===== Data records
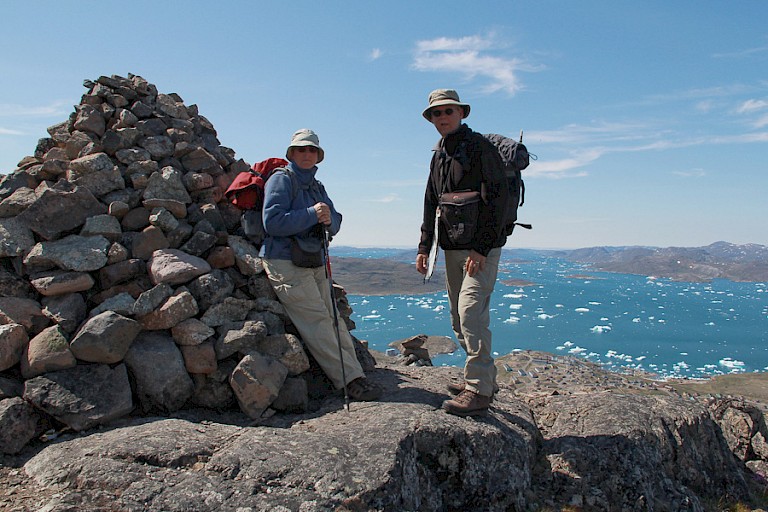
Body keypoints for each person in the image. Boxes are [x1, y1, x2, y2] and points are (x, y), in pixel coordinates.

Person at [261, 128, 381, 402]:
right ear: (291, 154)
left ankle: (356, 375)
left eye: (311, 150)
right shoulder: (281, 180)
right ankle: (350, 381)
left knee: (332, 320)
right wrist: (311, 214)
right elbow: (273, 222)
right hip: (285, 260)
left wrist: (327, 218)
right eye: (301, 150)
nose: (306, 154)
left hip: (311, 258)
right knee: (317, 321)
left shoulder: (316, 186)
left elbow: (334, 220)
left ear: (318, 156)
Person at [416, 90, 509, 417]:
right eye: (436, 114)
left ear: (461, 113)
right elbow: (431, 202)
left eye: (448, 111)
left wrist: (482, 247)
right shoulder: (439, 155)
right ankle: (485, 378)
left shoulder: (480, 149)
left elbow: (498, 201)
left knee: (470, 313)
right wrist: (424, 246)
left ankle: (479, 390)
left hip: (478, 250)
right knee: (458, 318)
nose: (442, 118)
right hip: (451, 247)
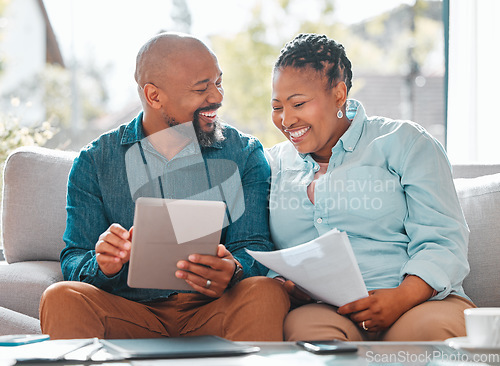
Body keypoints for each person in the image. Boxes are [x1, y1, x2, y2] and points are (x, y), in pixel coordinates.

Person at [40, 32, 289, 341]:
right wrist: (102, 264)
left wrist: (234, 268)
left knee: (265, 293)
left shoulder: (245, 153)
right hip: (128, 309)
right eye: (202, 88)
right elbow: (74, 257)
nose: (217, 97)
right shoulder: (95, 161)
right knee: (61, 297)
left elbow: (254, 246)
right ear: (154, 96)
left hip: (212, 309)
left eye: (218, 82)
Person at [267, 33, 475, 341]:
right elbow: (262, 250)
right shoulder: (272, 164)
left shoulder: (405, 142)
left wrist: (400, 298)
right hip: (323, 308)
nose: (286, 119)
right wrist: (287, 285)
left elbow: (443, 240)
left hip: (419, 301)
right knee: (313, 345)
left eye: (298, 103)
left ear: (339, 94)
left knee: (423, 339)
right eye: (276, 107)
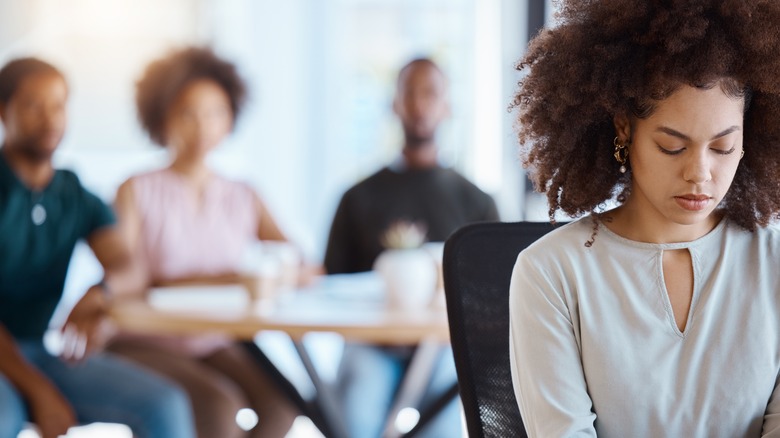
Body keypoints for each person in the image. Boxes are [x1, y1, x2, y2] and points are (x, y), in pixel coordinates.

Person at [508, 1, 780, 437]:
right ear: (623, 129)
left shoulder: (774, 264)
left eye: (723, 148)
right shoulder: (551, 273)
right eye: (672, 146)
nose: (700, 173)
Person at [106, 47, 299, 438]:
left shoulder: (243, 194)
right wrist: (228, 279)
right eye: (188, 113)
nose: (202, 125)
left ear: (231, 118)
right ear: (163, 118)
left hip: (212, 340)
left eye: (215, 112)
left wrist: (276, 271)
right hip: (143, 340)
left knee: (285, 403)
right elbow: (127, 277)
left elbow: (298, 259)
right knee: (218, 405)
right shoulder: (136, 190)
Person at [0, 57, 196, 438]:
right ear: (2, 111)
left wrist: (100, 293)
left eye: (59, 104)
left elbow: (129, 266)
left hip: (39, 352)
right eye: (33, 104)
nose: (50, 118)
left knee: (165, 405)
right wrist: (40, 390)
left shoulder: (74, 194)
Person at [325, 58, 499, 438]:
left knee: (443, 423)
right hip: (372, 343)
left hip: (441, 346)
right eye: (409, 93)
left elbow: (494, 296)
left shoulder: (477, 202)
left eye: (431, 93)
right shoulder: (355, 198)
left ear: (447, 105)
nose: (420, 105)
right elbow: (332, 285)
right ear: (394, 104)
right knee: (354, 414)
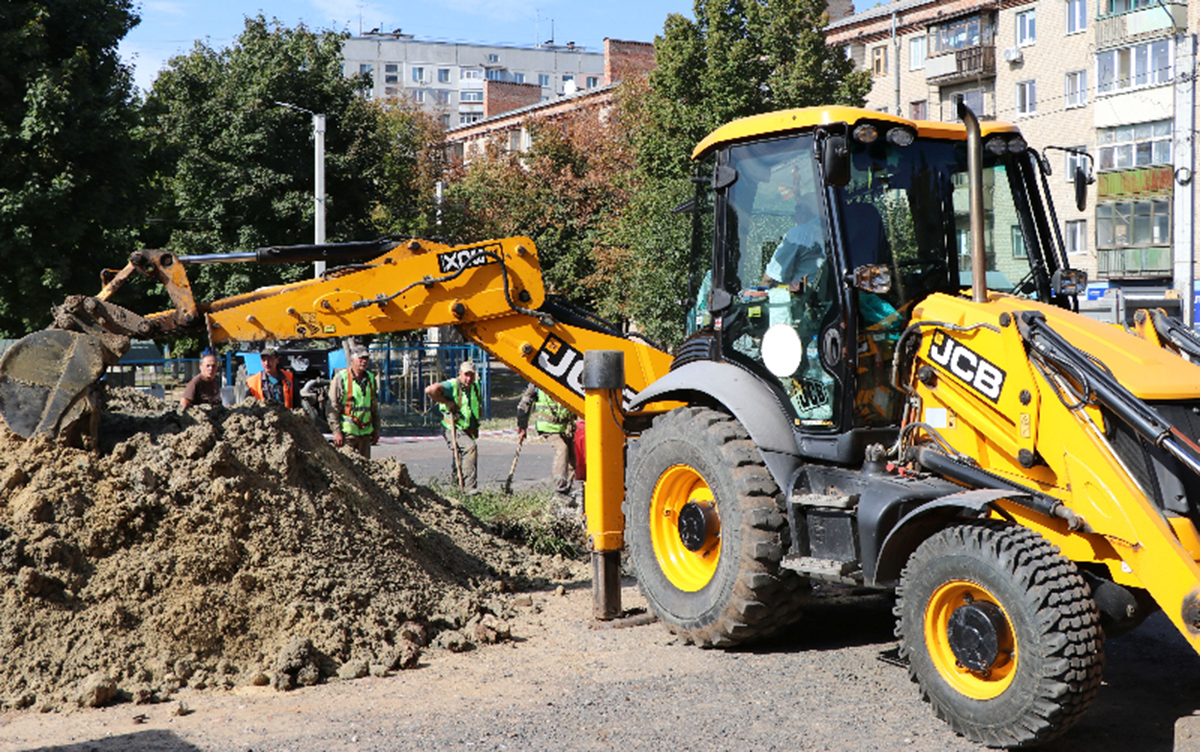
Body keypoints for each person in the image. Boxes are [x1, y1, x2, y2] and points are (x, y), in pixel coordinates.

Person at [426, 360, 482, 492]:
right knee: (470, 448)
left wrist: (474, 428)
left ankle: (456, 486)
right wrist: (446, 402)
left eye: (471, 375)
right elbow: (430, 390)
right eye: (466, 375)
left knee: (460, 455)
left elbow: (476, 408)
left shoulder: (475, 387)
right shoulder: (453, 385)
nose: (469, 378)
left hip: (466, 428)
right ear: (460, 374)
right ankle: (469, 488)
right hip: (452, 427)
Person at [516, 383, 576, 501]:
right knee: (562, 449)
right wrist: (522, 427)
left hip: (565, 427)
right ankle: (560, 488)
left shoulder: (567, 379)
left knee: (572, 459)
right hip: (548, 426)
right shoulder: (537, 383)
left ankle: (567, 489)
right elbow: (524, 404)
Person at [327, 345, 380, 459]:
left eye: (366, 359)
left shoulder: (370, 378)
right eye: (361, 358)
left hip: (365, 433)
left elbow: (373, 407)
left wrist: (376, 430)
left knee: (365, 469)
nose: (364, 361)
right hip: (348, 435)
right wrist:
==========
## What you need to do
In the records above, find the line with "right wrist: (424, 246)" and the line with "right knee: (61, 297)". Write out exactly those lines and every one between, with no pictures and no other lines.

## Solution
right wrist: (424, 246)
left ankle: (479, 390)
left hip: (478, 250)
right knee: (458, 318)
nose: (442, 118)
right hip: (451, 247)
Body keypoints for each person in the image. Boxes are [x1, y1, x2, y2] and points are (x, y), in pixel coordinates.

Person at [40, 32, 289, 341]:
right wrist: (102, 264)
left wrist: (234, 268)
left knee: (265, 293)
left shoulder: (245, 153)
right hip: (128, 309)
right eye: (202, 88)
right elbow: (74, 257)
nose: (217, 97)
right shoulder: (95, 161)
right knee: (61, 297)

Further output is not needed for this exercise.